Stored entries
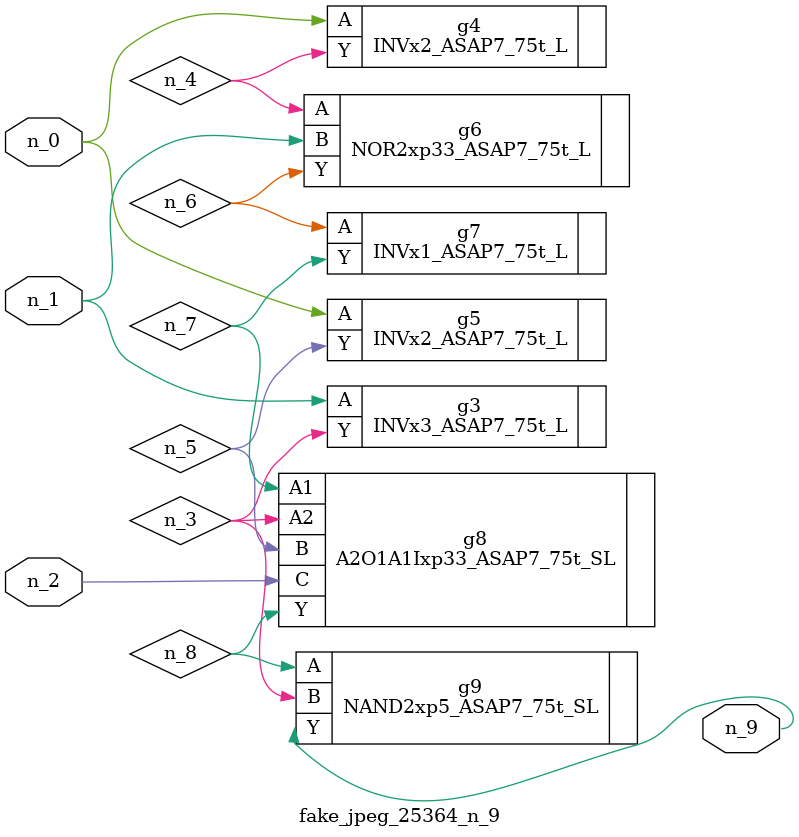
<source format=v>
module fake_jpeg_25364_n_9 (n_0, n_2, n_1, n_9);

input n_0;
input n_2;
input n_1;

output n_9;

wire n_3;
wire n_4;
wire n_8;
wire n_6;
wire n_5;
wire n_7;

INVx3_ASAP7_75t_L g3 ( 
.A(n_1),
.Y(n_3)
);

INVx2_ASAP7_75t_L g4 ( 
.A(n_0),
.Y(n_4)
);

INVx2_ASAP7_75t_L g5 ( 
.A(n_0),
.Y(n_5)
);

NOR2xp33_ASAP7_75t_L g6 ( 
.A(n_4),
.B(n_1),
.Y(n_6)
);

INVx1_ASAP7_75t_L g7 ( 
.A(n_6),
.Y(n_7)
);

A2O1A1Ixp33_ASAP7_75t_SL g8 ( 
.A1(n_7),
.A2(n_3),
.B(n_5),
.C(n_2),
.Y(n_8)
);

NAND2xp5_ASAP7_75t_SL g9 ( 
.A(n_8),
.B(n_3),
.Y(n_9)
);


endmodule
</source>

# What to work on:
Write out the entries above verbatim; the pictures do not belong in your copy.

# Exercise output:
<source format=v>
module fake_jpeg_25364_n_9 (n_0, n_2, n_1, n_9);

input n_0;
input n_2;
input n_1;

output n_9;

wire n_3;
wire n_4;
wire n_8;
wire n_6;
wire n_5;
wire n_7;

INVx3_ASAP7_75t_L g3 ( 
.A(n_1),
.Y(n_3)
);

INVx2_ASAP7_75t_L g4 ( 
.A(n_0),
.Y(n_4)
);

INVx2_ASAP7_75t_L g5 ( 
.A(n_0),
.Y(n_5)
);

NOR2xp33_ASAP7_75t_L g6 ( 
.A(n_4),
.B(n_1),
.Y(n_6)
);

INVx1_ASAP7_75t_L g7 ( 
.A(n_6),
.Y(n_7)
);

A2O1A1Ixp33_ASAP7_75t_SL g8 ( 
.A1(n_7),
.A2(n_3),
.B(n_5),
.C(n_2),
.Y(n_8)
);

NAND2xp5_ASAP7_75t_SL g9 ( 
.A(n_8),
.B(n_3),
.Y(n_9)
);


endmodule
</source>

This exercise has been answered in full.